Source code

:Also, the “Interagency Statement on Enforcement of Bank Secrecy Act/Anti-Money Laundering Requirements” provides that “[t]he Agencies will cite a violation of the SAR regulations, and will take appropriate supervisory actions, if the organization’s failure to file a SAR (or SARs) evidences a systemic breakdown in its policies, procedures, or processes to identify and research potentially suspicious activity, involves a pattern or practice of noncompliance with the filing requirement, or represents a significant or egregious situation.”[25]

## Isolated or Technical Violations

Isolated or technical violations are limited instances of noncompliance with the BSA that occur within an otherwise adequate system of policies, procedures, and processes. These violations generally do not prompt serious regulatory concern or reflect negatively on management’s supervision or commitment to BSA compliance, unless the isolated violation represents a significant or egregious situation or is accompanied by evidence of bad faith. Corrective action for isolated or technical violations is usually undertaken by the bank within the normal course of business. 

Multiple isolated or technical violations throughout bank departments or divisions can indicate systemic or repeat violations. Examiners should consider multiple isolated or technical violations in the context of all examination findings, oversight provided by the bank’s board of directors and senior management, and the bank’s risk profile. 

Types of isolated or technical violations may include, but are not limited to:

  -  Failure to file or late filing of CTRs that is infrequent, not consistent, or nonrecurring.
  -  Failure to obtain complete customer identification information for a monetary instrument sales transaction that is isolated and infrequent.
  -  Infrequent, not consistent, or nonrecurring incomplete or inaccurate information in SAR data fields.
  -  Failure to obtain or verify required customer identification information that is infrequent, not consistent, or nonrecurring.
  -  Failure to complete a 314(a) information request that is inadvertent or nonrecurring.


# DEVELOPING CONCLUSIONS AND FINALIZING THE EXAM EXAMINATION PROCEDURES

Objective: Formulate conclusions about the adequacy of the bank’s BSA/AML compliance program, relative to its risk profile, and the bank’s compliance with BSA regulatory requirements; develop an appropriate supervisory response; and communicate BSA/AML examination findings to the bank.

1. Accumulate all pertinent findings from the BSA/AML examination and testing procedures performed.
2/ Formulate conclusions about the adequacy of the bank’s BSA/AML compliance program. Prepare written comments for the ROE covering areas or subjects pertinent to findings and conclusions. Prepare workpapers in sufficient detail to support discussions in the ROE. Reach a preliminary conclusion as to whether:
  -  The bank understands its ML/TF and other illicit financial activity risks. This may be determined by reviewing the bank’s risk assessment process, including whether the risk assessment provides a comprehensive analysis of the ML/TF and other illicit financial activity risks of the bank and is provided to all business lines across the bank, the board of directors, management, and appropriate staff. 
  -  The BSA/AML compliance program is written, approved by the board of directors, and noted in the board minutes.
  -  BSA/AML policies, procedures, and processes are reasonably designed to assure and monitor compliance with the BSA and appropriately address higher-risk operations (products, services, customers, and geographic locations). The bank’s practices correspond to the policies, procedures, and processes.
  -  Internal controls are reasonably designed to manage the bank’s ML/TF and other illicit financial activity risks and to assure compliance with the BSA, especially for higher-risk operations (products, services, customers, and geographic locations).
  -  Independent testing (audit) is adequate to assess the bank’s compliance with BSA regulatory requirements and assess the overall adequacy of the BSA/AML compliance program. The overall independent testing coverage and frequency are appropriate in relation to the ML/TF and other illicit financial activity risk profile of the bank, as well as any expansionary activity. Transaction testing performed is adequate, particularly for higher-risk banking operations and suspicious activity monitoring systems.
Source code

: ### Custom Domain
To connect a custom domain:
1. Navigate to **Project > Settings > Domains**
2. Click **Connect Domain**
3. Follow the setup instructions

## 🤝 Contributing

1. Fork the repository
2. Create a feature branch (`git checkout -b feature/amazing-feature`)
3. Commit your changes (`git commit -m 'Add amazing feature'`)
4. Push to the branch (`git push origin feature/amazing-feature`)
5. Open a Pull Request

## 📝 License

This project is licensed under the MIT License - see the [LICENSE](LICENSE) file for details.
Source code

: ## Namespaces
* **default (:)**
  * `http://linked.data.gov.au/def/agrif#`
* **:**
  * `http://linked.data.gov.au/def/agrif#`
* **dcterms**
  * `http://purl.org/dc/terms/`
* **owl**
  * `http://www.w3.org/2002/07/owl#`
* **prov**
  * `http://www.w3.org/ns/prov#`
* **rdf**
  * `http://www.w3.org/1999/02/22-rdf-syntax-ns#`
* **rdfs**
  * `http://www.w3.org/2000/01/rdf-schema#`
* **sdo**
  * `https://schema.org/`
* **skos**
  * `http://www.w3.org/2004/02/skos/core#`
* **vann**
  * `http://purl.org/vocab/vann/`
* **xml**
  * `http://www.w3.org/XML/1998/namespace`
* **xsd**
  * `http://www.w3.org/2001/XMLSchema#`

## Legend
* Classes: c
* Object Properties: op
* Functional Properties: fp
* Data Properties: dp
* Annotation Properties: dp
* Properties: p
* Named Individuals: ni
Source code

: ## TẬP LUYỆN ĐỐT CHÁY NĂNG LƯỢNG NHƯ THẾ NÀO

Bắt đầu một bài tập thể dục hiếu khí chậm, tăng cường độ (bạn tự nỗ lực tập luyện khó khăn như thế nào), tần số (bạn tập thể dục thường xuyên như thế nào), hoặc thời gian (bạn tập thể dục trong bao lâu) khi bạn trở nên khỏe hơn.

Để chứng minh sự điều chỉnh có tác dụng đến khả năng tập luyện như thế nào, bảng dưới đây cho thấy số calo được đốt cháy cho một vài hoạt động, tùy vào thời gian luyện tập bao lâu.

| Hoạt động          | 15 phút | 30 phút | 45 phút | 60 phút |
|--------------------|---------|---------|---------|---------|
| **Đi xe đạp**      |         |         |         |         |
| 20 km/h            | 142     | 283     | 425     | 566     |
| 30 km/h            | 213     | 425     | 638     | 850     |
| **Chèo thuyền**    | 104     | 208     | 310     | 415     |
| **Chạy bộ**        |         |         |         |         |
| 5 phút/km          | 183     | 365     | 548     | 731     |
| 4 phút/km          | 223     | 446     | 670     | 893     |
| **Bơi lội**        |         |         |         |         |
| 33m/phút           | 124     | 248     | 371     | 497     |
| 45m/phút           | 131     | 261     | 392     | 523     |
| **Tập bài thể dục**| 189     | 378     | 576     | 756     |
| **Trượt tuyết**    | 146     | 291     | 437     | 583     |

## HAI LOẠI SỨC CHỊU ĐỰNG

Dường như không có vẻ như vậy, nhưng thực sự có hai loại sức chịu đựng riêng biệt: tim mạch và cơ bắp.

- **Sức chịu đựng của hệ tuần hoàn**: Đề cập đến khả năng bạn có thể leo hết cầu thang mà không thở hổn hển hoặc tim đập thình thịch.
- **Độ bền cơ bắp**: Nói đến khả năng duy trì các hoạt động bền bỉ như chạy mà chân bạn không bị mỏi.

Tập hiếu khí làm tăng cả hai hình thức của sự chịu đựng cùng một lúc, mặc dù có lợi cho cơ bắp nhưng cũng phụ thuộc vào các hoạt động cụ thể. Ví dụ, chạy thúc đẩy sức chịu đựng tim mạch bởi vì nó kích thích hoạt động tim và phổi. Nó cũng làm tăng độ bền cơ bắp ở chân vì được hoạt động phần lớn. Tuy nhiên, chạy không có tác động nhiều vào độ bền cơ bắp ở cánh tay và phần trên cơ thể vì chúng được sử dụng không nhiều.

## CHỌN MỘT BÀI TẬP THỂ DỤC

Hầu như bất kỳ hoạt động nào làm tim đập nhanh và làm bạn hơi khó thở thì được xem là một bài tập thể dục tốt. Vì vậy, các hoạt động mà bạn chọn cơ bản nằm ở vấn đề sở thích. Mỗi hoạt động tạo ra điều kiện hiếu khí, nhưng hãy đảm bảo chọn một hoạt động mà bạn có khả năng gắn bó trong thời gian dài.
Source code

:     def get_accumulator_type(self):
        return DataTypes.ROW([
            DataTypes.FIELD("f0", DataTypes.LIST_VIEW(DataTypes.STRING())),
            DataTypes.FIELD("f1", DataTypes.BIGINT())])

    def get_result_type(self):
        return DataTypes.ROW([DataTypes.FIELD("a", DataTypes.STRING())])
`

◆ Task details ◆
Reproduce word for word the stretch of the data from the line that contains "## 🤝 Contributing" through the line that contains "## 📝 License", including both of those lines, and give nothing else.

◆ Response area ◆
## 🤝 Contributing

1. Fork the repository
2. Create a feature branch (`git checkout -b feature/amazing-feature`)
3. Commit your changes (`git commit -m 'Add amazing feature'`)
4. Push to the branch (`git push origin feature/amazing-feature`)
5. Open a Pull Request

## 📝 License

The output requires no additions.